WASHINGTON (AP) -- President Barack Obama is opening the door to the possibility of a resumption of White House tours, at least for student groups, amid some confusion over who made the ultimate decision to cancel them.
The decision has been much criticized by Republicans who say it should remain open to the public and some expectant visitors who were planning to see inside the White House during the spring break travel season.
Obama says in an interview with ABC News aired Wednesday that the decision to cancel the tours in the wake of budget cuts was made by the Secret Service, citing the need to furlough some employees. "This was not a decision that went up to the White House," Obama said.
That seemed to contradict his spokesman, Jay Carney, who said last week that the Secret Service presented the White House with options for cuts including canceling tours or furloughing staff.

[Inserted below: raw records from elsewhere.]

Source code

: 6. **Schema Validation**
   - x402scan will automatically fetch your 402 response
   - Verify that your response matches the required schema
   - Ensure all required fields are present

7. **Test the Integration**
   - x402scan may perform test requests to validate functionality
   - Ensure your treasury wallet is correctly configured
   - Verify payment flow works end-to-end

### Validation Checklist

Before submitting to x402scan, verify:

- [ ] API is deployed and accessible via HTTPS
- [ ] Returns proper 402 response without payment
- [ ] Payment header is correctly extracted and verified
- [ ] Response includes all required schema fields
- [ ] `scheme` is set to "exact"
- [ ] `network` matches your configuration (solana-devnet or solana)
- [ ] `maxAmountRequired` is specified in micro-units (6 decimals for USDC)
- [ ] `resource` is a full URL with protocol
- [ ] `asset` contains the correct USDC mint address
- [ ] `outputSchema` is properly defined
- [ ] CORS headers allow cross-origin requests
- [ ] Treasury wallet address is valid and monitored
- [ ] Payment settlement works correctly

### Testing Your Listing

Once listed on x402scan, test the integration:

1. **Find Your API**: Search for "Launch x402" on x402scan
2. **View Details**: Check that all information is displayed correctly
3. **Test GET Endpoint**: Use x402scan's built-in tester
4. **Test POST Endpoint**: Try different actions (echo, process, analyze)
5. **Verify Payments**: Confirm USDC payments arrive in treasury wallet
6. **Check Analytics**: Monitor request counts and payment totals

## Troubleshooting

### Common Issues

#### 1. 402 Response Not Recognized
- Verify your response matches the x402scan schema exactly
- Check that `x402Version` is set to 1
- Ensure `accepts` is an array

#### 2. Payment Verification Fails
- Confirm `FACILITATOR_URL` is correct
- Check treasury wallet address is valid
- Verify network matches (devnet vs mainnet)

"In order to allow the Secret Service to best fulfill its core mission, the White House made the decision that we would, unfortunately, have to temporarily suspend these tours," Carney said.
White House spokesman Clark Stevens said Wednesday the president was referring to the point that the Secret Service determined they could not staff the tours without forcing additional agents to take time off without pay. Stevens said that was an unacceptable option, and the White House had to be the one to call off the tours since it operates them.
Obama told ABC he's checking with the Secret Service to see if there is a way to ease the policy.
"What I'm asking them is, are there ways, for example, for us to accommodate school groups who may have traveled here with some bake sales," Obama said. "Can we make sure that kids, potentially, can still come to tour?"